Gretchen Case

Associate Professor  •  Director - Center for Health Ethics, Arts, and Humanities


Gretchen A. Case is Director of the Center for Health Ethics, Arts, and Humanities, an Associate Professor in the Department of Theatre, and an Associate Professor (adjunct) in the Department of Internal Medicine. She received a BA in Speech Communication and History and an MA in Communication Studies from the University of North Carolina at Chapel Hill and a PhD in Performance Studies from the University of California, Berkeley.

Dr. Case's research and teaching interests are best categorized as health humanities (also called medical humanities), an interdisciplinary field that addresses the ways in which the arts and humanities intersect with the medical arts and sciences. Her scholarly projects often combine communication, performance, disability theory, cultures of medicine, oral history, and ethnography. Dr. Case also has more than ten years of experience as a public historian, specializing in histories of science and medicine.

Before joining the University of Utah faculty in 2010, Dr. Case taught undergraduate, graduate, and medical students at UNC-Chapel Hill, UC Berkeley, the UCB-UCSF Joint Medical Program, Florida State University, Northwestern University, and Duke University. At the U, she has taught in the Spencer Fox Eccles School of Medicine and in the Department of Theatre as well as guest lecturing in other schools and colleges.

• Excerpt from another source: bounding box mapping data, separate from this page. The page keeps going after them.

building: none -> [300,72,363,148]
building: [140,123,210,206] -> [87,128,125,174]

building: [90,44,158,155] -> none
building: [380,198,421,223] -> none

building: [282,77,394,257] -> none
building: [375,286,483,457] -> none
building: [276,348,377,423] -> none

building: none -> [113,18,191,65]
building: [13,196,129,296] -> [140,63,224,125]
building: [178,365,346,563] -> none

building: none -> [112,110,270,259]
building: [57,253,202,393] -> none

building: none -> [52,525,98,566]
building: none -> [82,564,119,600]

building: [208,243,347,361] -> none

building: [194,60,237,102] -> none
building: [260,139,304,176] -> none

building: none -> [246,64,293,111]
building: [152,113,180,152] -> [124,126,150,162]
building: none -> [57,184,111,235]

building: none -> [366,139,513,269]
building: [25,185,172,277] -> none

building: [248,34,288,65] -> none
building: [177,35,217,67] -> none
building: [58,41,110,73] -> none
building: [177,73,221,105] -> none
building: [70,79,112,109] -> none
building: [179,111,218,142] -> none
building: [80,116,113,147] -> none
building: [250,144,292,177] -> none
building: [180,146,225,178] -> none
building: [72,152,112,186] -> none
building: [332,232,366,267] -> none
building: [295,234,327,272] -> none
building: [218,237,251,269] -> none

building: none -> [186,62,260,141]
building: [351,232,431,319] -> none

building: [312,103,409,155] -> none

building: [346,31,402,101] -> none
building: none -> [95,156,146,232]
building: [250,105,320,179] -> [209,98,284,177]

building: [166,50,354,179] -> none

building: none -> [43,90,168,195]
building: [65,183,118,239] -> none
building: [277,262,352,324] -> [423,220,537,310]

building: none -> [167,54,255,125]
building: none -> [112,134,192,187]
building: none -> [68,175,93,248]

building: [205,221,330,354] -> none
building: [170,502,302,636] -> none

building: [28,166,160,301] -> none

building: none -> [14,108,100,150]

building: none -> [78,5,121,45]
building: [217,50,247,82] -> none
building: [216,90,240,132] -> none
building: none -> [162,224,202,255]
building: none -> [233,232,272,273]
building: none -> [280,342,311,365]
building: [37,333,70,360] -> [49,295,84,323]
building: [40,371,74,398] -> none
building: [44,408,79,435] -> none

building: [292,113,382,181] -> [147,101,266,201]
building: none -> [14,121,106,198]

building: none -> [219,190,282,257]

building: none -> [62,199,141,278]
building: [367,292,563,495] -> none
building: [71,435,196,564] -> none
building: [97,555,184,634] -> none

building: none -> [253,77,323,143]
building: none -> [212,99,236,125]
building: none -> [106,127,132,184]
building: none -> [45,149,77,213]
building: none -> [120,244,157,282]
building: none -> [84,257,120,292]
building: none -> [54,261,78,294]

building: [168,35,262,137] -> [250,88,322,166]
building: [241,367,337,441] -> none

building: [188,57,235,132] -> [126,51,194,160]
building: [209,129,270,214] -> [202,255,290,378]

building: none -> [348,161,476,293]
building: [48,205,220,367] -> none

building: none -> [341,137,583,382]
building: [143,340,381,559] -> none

Along with Dr. Sydney Cheek-O’Donnell, Dr. Case received a Research Art Works grant from the National Endowment for the Arts for a randomized controlled trial to assess the effectiveness of a rehearsal framework to improve the interpersonal communication skills of medical learners. Dr. Case has contributed significantly to projects funded by the National Institutes of Health, the National Endowment for the Humanities, and the NIH-funded Utah Center for Excellence in ELSI Research.

Dr. Case performs and writes for the stage, most recently authoring a short play about retroviruses and scientific innovation as part of a 1U4U grant with Dr. Cheek-O’Donnell and Dr. Saveez Saffarian of the Dept. of Physics. This play, “Emergence,” will premiere at the 12th International Retroviral Symposium in September 2023, directed by Alexandra Harbold of the Dept. of Theatre.